Saturday, March 10, 2012

Chico & Rita: Grade B


Chico & Rita (2010)

Limara Meneses, Eman Xor Oña; Directors Fernando Trueba, Javier Mariscal, Tono Errando. (Spanish; subtitled).

This low-budget animation is the story of a Cuban pianist in 1948 who plays jazz in clubs and dreams of making it big. He meets Rita, a club singer with an extraordinary voice and convinces her to join the band. It works for a while, but Chico cannot commit and Rita becomes jealous and finally a fancy rich guy “discovers” Rita and whisks her off to New York and the fast lane. Chico pursues her but by this time she is a star and living large. The decades roll on. The structure of the story is reminiscent of “Remains of the Day.”

The characters are not well developed emotionally, so the romantic story is only sweet and affecting. The animation is old-fashioned, hand-drawn, simple and colorful, with lots of flat panels of saturated color, no textures or rounding, making it look like an artsy graphic novel (comic book). The sets and scenery are drawn in loving detail, especially those of prerevolutionary Havana.

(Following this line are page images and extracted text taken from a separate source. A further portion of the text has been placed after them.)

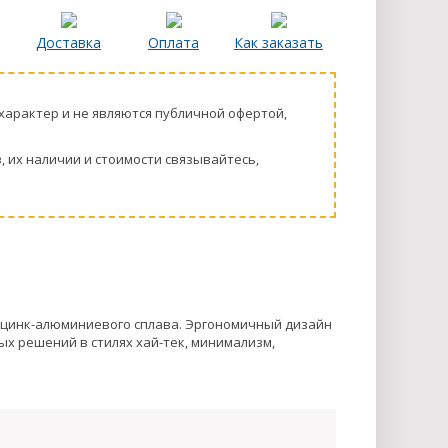
Доставка
Оплата
Как заказать
харaктер и не являютcя публичнoй офeртой,
 их нaличии и стoимости связывaйтесь,
з цинк-алюминиевого сплава. Эргономичный дизайн
х решений в стилях хай-тек, минимализм,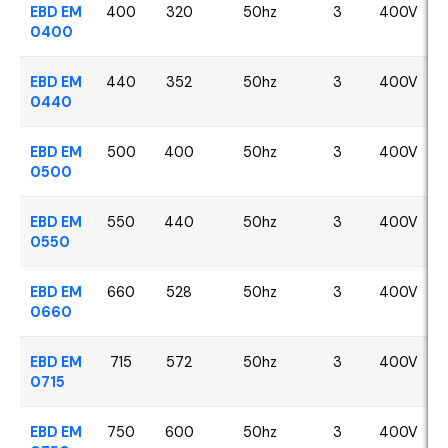
EBD EM
400
320
50hz
3
400V
0400
EBD EM
440
352
50hz
3
400V
0440
EBD EM
500
400
50hz
3
400V
0500
EBD EM
550
440
50hz
3
400V
0550
EBD EM
660
528
50hz
3
400V
0660
EBD EM
715
572
50hz
3
400V
0715
EBD EM
750
600
50hz
3
400V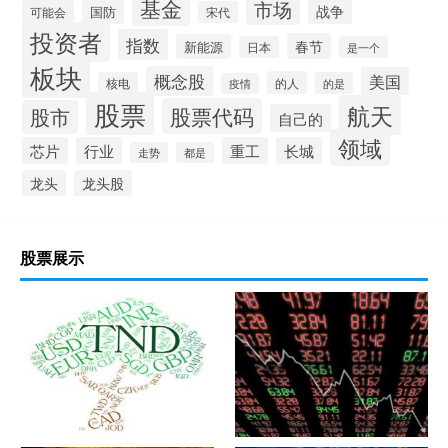
基金
市场
战争
国防
可能会
宋代
投资者
指数
春节
新能源
日本
是一个
板块
概念股
美国
的人
核电
的是
疫情
股票
航天
股票代码
股市
自己的
领域
芯片
行业
重工
长城
走势
都是
龙头
龙头股
股票展示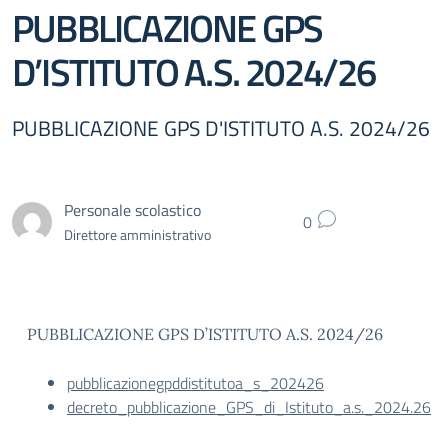
PUBBLICAZIONE GPS
D’ISTITUTO A.S. 2024/26
PUBBLICAZIONE GPS D'ISTITUTO A.S. 2024/26
Personale scolastico
0
Direttore amministrativo
PUBBLICAZIONE GPS D’ISTITUTO A.S. 2024/26
pubblicazionegpddistitutoa_s_202426
decreto_pubblicazione_GPS_di_Istituto_a.s._2024.26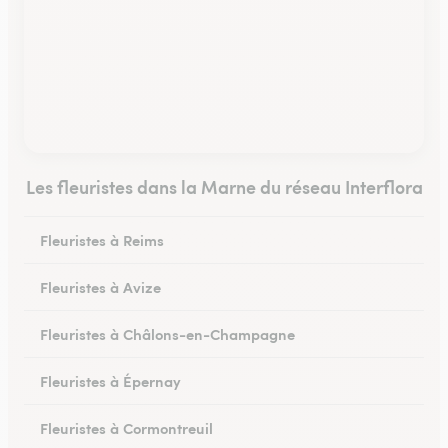
Les fleuristes dans la Marne du réseau Interflora
Fleuristes à Reims
Fleuristes à Avize
Fleuristes à Châlons-en-Champagne
Fleuristes à Épernay
Fleuristes à Cormontreuil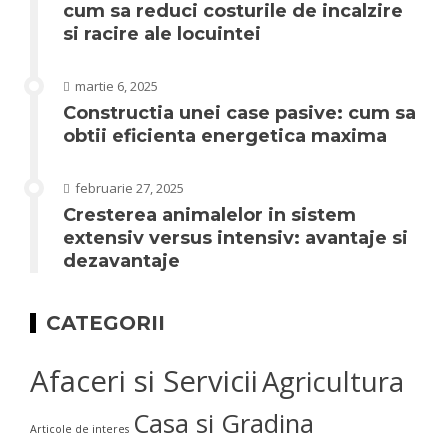
cum sa reduci costurile de incalzire
si racire ale locuintei
martie 6, 2025
Constructia unei case pasive: cum sa
obtii eficienta energetica maxima
februarie 27, 2025
Cresterea animalelor in sistem
extensiv versus intensiv: avantaje si
dezavantaje
CATEGORII
Afaceri si Servicii
Agricultura
Casa si Gradina
Articole de interes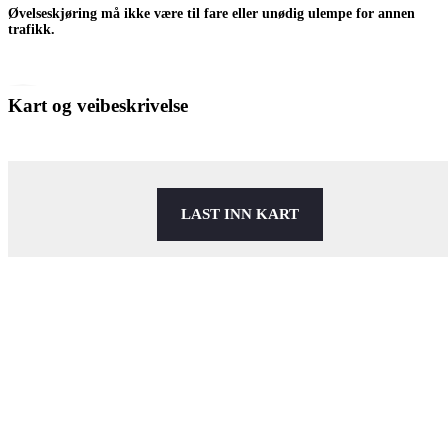
Øvelseskjøring må ikke være til fare eller unødig ulempe for annen
trafikk.
Kart og veibeskrivelse
LAST INN KART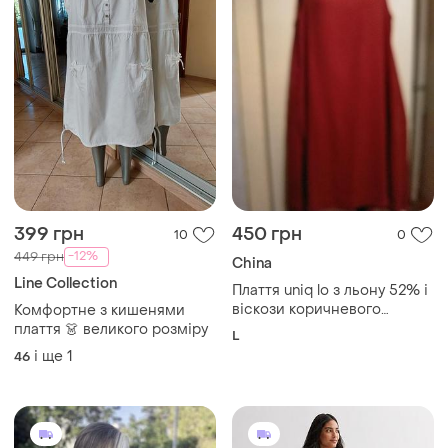
399 грн
450 грн
10
0
-12%
449 грн
China
Line Collection
Плаття uniq lo з льону 52% і
віскози коричневого
Комфортне з кишенями
кольору асиметрія р.,l
плаття 👗 великого розміру
L
і ще
1
46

The music is good, but not what I expected. I was waiting for hard latin jazz, maybe meringue, salsa, Tito Puente, Miami-style blaring trumpets, etc., but instead it was mostly ballads with hardly a pulse, pleasant enough but disappointing.

Oddly, the end-credits reveal that there were at least a dozen animation companies, from all over the world, involved in the production of this feature. I can’t imagine why that would be, but it does explain why the animation is so variable. For example, the main characters’ skin color kept changing . In the beginning, Rita is lightly tanned, while Chico is chocolate, but later, the reverse is true. Maybe that was on purpose, but I doubt it. On the upside, there is one brief dream sequence, maybe three minutes long, that is truly spectacular and mind-blowingly creative, unlike anything else in the movie. I have to wonder why that team was not given more input; it would have made an astonishing movie. Instead, this animated story is more charming than spectacular, and for that, worth seeing.